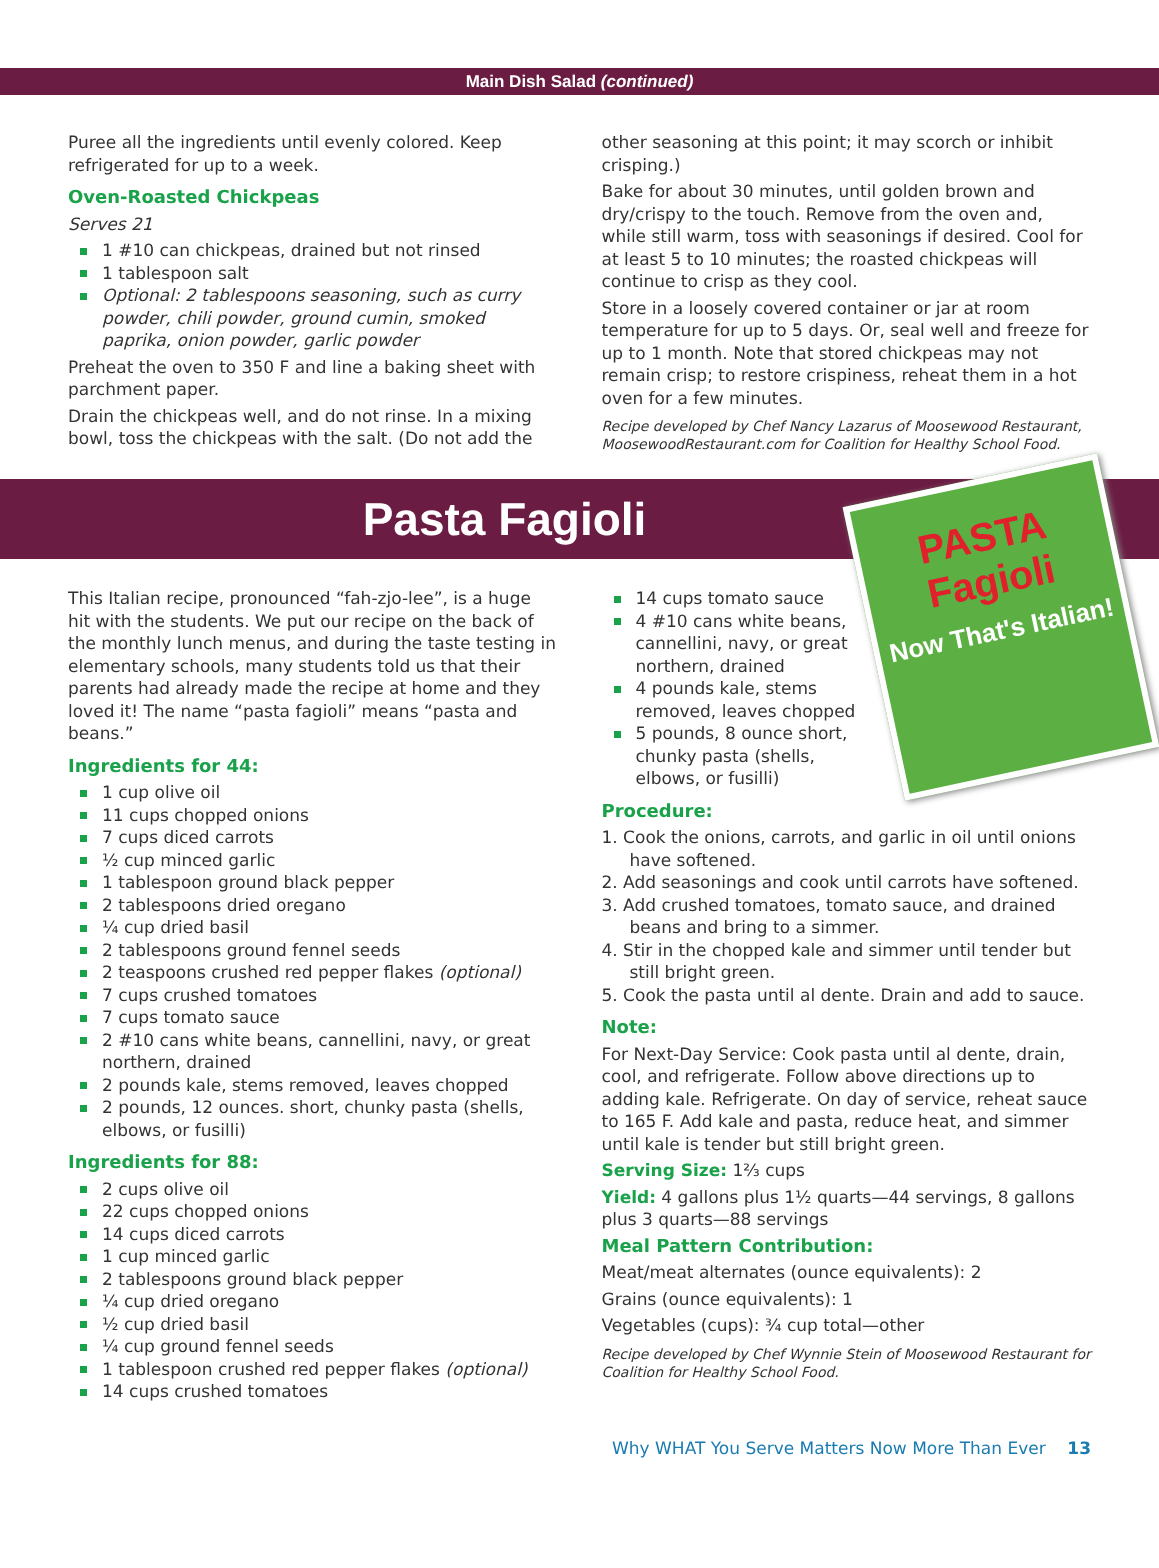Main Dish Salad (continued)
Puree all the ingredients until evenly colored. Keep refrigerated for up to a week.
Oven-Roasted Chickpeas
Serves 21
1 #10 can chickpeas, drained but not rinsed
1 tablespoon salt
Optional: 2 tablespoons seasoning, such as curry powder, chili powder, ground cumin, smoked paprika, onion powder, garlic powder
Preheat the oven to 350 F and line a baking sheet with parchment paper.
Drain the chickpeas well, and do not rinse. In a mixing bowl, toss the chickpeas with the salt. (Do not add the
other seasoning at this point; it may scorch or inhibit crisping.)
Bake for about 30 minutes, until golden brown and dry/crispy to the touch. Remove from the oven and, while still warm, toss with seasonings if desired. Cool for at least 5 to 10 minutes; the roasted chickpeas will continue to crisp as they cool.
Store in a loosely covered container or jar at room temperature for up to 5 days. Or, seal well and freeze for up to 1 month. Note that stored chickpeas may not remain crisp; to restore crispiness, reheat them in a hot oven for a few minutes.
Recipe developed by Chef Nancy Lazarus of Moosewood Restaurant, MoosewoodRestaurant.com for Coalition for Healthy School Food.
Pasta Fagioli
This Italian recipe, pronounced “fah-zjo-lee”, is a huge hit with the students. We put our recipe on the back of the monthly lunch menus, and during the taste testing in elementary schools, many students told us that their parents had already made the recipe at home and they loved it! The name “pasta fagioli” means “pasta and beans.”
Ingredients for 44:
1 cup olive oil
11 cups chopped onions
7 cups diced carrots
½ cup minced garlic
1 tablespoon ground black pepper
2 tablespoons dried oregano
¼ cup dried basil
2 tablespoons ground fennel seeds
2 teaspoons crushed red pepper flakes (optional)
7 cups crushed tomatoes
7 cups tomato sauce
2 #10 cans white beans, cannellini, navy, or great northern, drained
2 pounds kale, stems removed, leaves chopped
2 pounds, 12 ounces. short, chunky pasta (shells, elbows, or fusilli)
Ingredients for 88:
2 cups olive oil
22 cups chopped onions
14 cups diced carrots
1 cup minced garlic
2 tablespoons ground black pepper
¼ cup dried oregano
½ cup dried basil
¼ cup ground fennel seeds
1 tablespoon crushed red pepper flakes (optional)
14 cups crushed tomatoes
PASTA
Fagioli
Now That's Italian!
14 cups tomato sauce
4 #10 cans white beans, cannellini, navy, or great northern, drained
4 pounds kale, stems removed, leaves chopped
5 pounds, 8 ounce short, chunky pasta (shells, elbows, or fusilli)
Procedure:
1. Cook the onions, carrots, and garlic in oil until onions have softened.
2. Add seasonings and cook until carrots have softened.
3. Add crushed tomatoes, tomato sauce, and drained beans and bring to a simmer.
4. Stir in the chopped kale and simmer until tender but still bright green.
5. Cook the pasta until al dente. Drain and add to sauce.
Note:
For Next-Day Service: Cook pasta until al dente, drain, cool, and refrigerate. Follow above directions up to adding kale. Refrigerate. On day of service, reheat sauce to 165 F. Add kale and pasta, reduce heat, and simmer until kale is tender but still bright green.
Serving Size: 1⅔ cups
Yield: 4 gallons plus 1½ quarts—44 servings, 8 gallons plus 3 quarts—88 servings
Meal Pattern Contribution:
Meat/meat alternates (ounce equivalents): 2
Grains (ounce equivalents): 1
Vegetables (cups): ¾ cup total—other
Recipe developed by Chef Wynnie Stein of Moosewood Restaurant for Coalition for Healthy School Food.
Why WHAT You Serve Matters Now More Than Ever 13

* * *

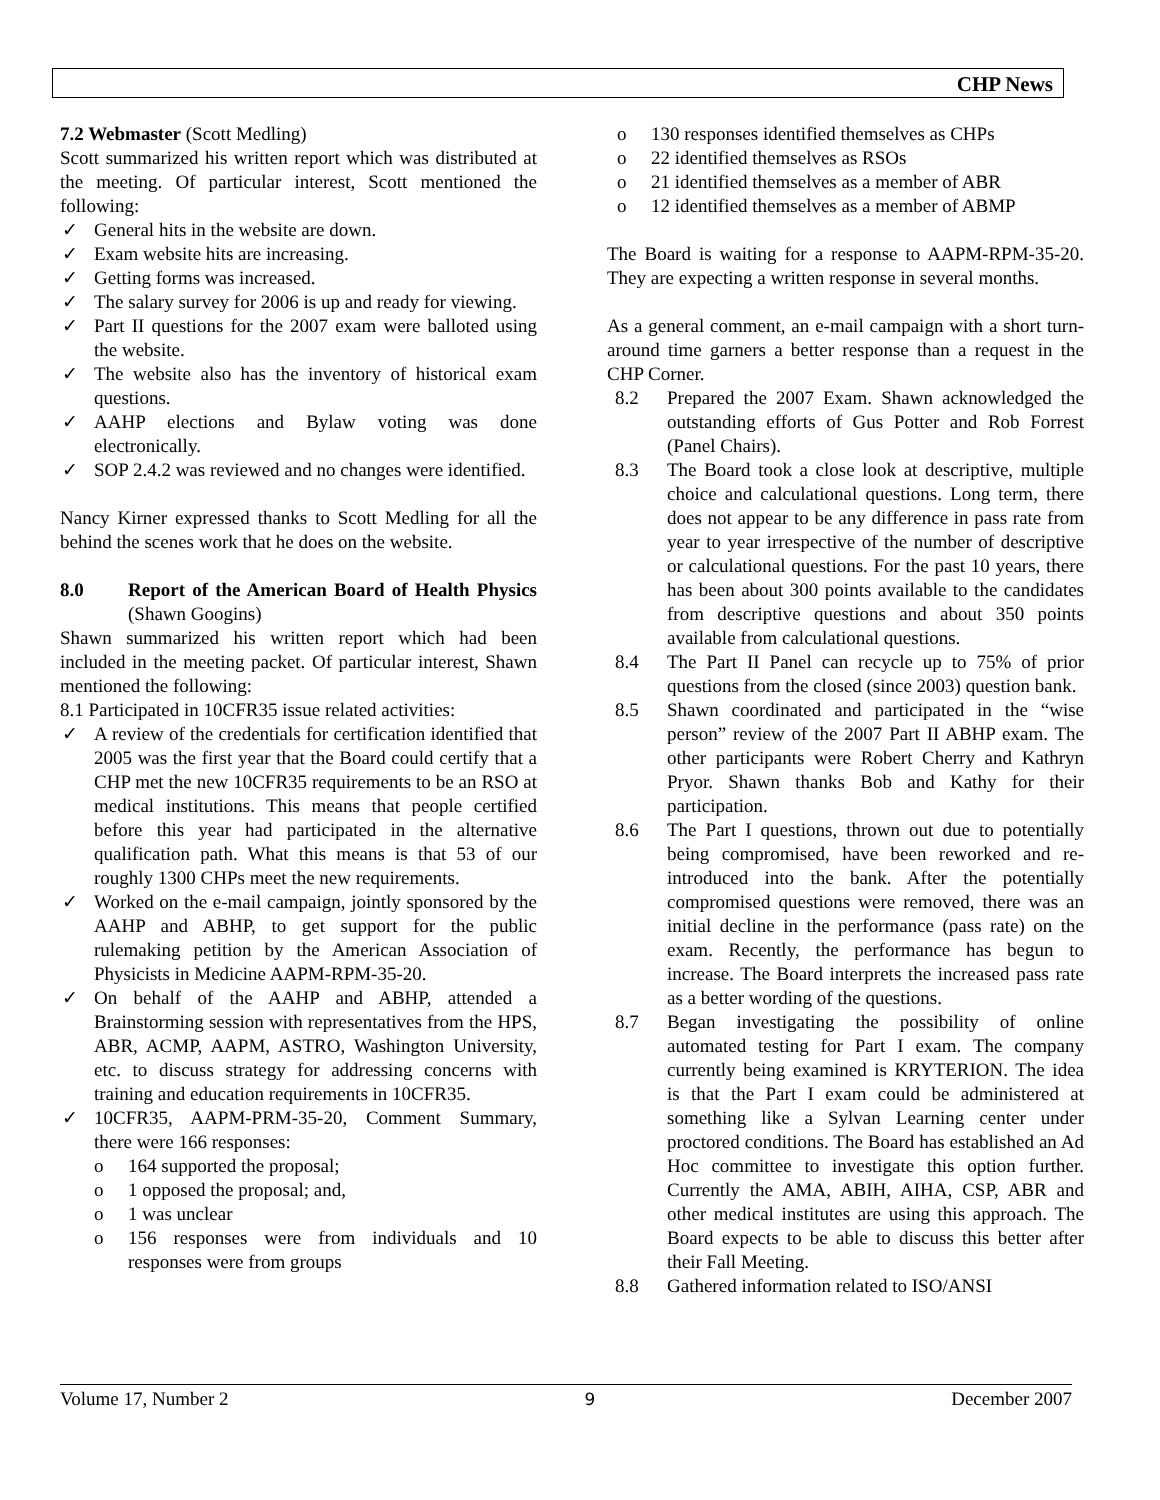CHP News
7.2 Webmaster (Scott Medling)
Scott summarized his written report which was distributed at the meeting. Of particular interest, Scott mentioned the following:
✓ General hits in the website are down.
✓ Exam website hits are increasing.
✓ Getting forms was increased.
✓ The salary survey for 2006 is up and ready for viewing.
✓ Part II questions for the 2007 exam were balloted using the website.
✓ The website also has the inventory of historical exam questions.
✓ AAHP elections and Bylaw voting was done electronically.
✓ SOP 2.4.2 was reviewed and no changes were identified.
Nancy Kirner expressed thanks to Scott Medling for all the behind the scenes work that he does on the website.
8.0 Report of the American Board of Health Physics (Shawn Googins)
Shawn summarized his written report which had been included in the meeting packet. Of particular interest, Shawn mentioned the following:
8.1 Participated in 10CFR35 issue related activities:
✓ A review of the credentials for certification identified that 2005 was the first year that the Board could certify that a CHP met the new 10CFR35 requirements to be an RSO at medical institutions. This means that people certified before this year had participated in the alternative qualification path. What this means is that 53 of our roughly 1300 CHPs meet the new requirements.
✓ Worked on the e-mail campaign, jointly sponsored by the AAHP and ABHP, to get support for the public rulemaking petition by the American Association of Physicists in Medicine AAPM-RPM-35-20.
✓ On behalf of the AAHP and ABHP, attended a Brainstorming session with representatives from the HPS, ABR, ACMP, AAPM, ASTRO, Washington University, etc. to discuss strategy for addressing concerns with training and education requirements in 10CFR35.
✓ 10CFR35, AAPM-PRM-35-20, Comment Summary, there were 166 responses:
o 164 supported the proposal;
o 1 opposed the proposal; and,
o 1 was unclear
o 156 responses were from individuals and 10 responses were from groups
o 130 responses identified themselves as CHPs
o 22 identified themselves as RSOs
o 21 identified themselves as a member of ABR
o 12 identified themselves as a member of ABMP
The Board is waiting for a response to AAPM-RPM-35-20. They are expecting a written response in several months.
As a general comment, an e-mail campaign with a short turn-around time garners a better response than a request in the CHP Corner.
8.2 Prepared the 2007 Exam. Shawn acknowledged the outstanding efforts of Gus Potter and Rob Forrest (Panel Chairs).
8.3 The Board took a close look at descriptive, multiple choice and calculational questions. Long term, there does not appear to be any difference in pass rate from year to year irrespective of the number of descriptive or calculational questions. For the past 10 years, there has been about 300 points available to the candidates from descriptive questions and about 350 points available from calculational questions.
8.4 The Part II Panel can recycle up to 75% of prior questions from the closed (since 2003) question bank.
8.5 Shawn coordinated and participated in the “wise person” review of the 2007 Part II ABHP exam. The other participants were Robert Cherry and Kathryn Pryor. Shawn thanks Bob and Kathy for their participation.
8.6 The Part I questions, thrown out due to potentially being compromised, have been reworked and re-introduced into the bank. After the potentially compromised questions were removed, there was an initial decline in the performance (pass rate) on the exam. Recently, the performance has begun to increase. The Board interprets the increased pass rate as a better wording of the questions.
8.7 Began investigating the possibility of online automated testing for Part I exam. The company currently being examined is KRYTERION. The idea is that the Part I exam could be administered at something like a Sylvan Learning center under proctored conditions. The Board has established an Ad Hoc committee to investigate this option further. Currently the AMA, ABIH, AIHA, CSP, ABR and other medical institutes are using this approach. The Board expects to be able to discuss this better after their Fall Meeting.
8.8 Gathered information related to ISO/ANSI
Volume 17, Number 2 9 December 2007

WORK TO COMPLETE
Each line in the listing above from the one containing "7 cups diced carrots" through the one containing "2 pounds kale, stems removed, leaves chopped" should be repeated exactly, and no other line.

ANSWER FOR THE TASK
7 cups diced carrots
½ cup minced garlic
1 tablespoon ground black pepper
2 tablespoons dried oregano
¼ cup dried basil
2 tablespoons ground fennel seeds
2 teaspoons crushed red pepper flakes (optional)
7 cups crushed tomatoes
7 cups tomato sauce
2 #10 cans white beans, cannellini, navy, or great northern, drained
2 pounds kale, stems removed, leaves chopped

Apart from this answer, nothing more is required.